К моменту моего появления на кухне скудноватый завтрак был уже готов. Заглянув в котлы с кашей и травяным отваром для воспитанниц, я поморщилась, но промолчала. Зато сделала мысленную пометку заняться кухней вплотную, а то куда это годится: за окном осень, в столовой должно быть полно витаминов и овощей, а девушек пичкают пустой кашей! А потом, когда наступят холода, пойдут болезни? Нам этого не нужно!
Меню для преподавателей было немногим лучше ученического: та же каша, только к ней еще полагался небольшой кусочек сыра и масла. Ну а для проверяющих на столе была ветчина, яйца, масло и сыр. Я поджала губы. Все, как всегда. Мир сменила, а порядки остались те же.
Впрочем, меня больше злило то, что я не смогу, как рассчитывала, побеседовать с герцогом за едой. За столом было бы гораздо проще исполнить задуманное, но оказалось, что комиссия столуется не просто отдельно от институток, а даже отдельно от преподавателей, за отдельным столом. Но как бы там ни было, моя злость быстро выветрилась. Когда я заметила, что проверяющие явились на завтрак не в полном составе. Видимо, травма герцога оказалась сильней, чем я предполагала и он еще оставался в постели.
Каша, тем более, овсяная, никогда не была моей любимой пищей. Но я сейчас была не в том положении, чтобы привередничать. Приходилось жевать, буквально заставляя себя класть в рот ложку за ложкой, и пытаться отвлечься от невкусного завтрака, изучая лица проверяющих.
Их было четверо. Все мужчины. Самому старшему, по моим прикидкам лет шестьдесят-шестьдесят пять. Усталое сухощавое лицо с резкими морщинами между бровями и в уголках рта. Седые жиденькие волосы аккуратно зачесаны и заплетены в тощую, как крысиный хвост косицу. Опрятный темный камзол, больше похожий на мундир, на пальцах пару неприметных перстней с какими-то темными камнями. Кажется, этот незлой. Но в жизни у него мало хорошего, вон, и морщин куча от того, что часто хмурится.
Еще двое неуловимо похожих между собой мужчин лет сорока пяти на вид в темно-синих, как черный сапфир одеждах с роскошными кружевными воротниками и серебряным шитьем мне показались братьями. Оба блондины. Оба коротко, почти по-военному стрижены. Лица с характерными, несколько тяжеловесными носами и челюстями. Руки унизаны самыми разнообразными кольцами.
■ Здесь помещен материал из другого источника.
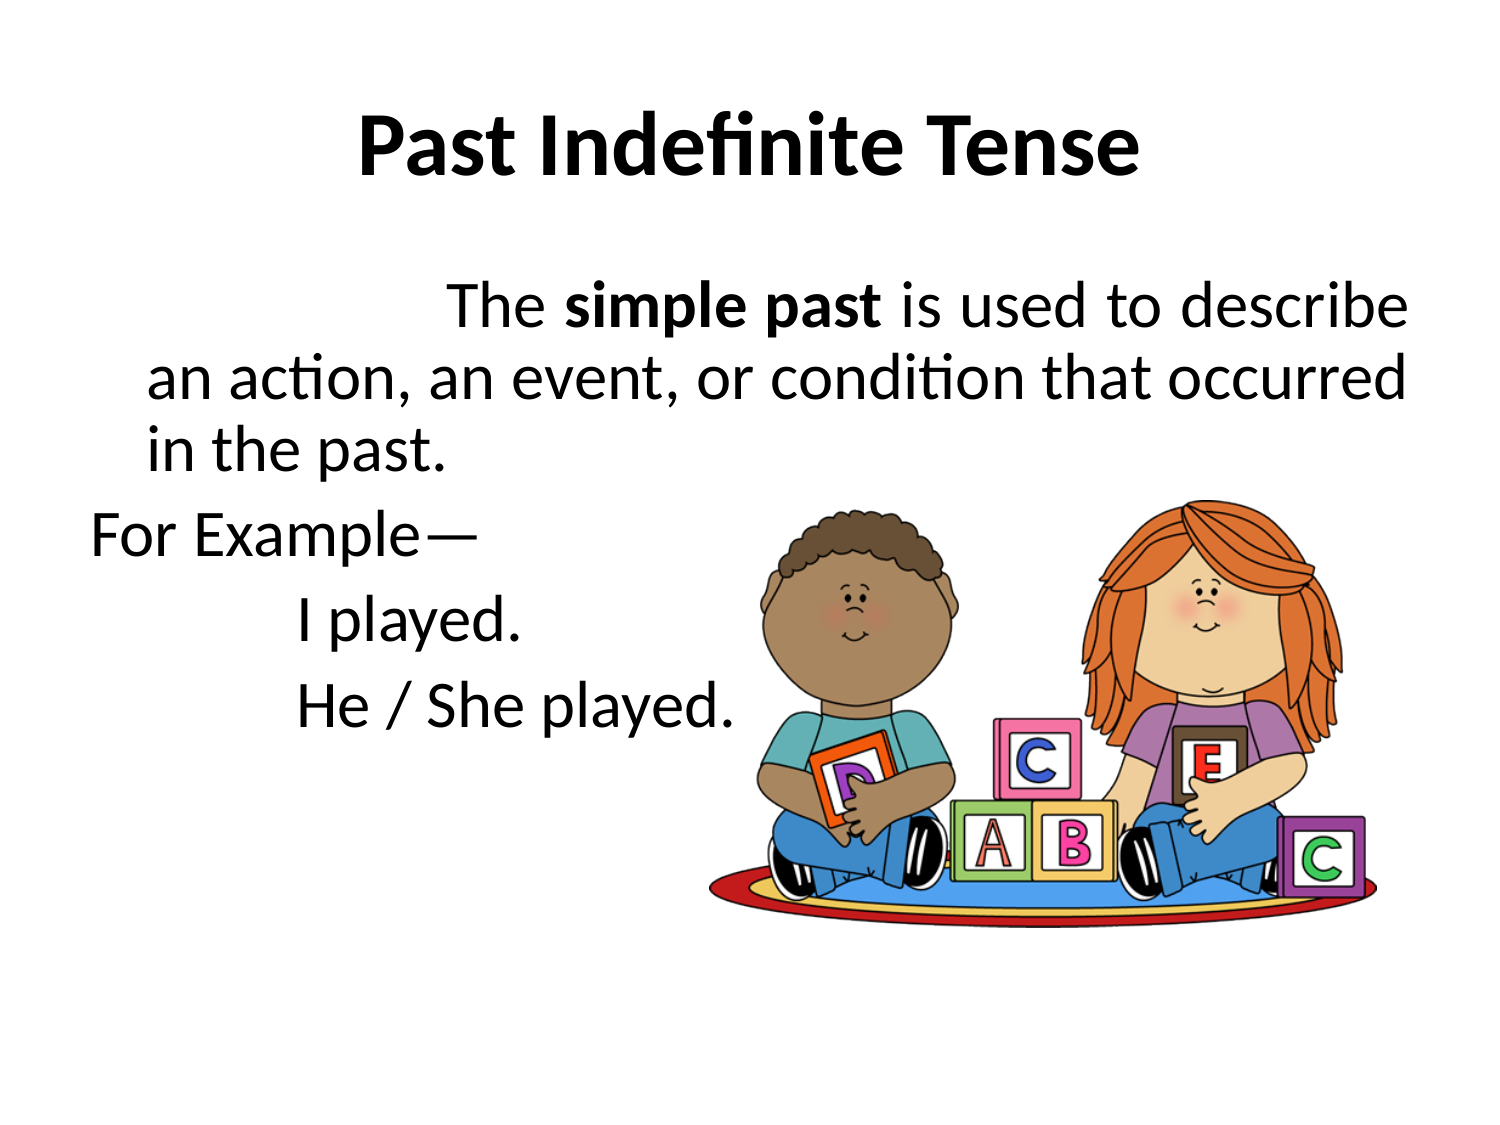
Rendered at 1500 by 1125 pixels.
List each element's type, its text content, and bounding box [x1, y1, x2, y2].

Последний представитель проверяющей комиссии с брезгливостью оглядел накрытый стол. Самый молодой из мужчин, по моим прикидкам ему вряд ли было больше двадцати пяти лет. Черты лица утонченные, можно даже сказать смазливые. Что еще сильнее подчеркивали крупные кудри каштановых волос, в мнимом беспорядке разметавшиеся по узким плечам молодого человека, затянутым светло-серой, почти металлического оттенка тканью. Кстати, одежда этого франта выглядела самой богатой: кружева с подозрительно яркой искрой, словно в них запутались бриллианты, такое же яркое серебряное шитье, причем не тоненькой строчкой, а почти заткавшее грудь и обшлага рукавов. И перстни со всеми мыслимыми и немыслимыми драгоценными камнями.
Заметив устраивающегося за столом франта, сидящая рядом со мной Пеги вздрогнула так, что выронила кусок хлеба. Слава богу, что не ложку! Хлеб почти беззвучно шлепнулся на стол, а ложка бы переполошила всю столовую своим звоном и привлекла бы к нам ненужное внимание.
— Что такое? — Я склонилась к компаньонке и заглянула ей в глаза. — Пеги, что с тобой? Ты его знаешь?
Карие глаза мисс Карвер почти поглотила чернота расширившегося до предела зрачка — классическая картина шока. Это пугало. Моя компаньонка явно знала молодчика. Но неужели Пеги только увидела полный состав комиссии, а этот франт явился в Институт инкогнито, под чужим именем?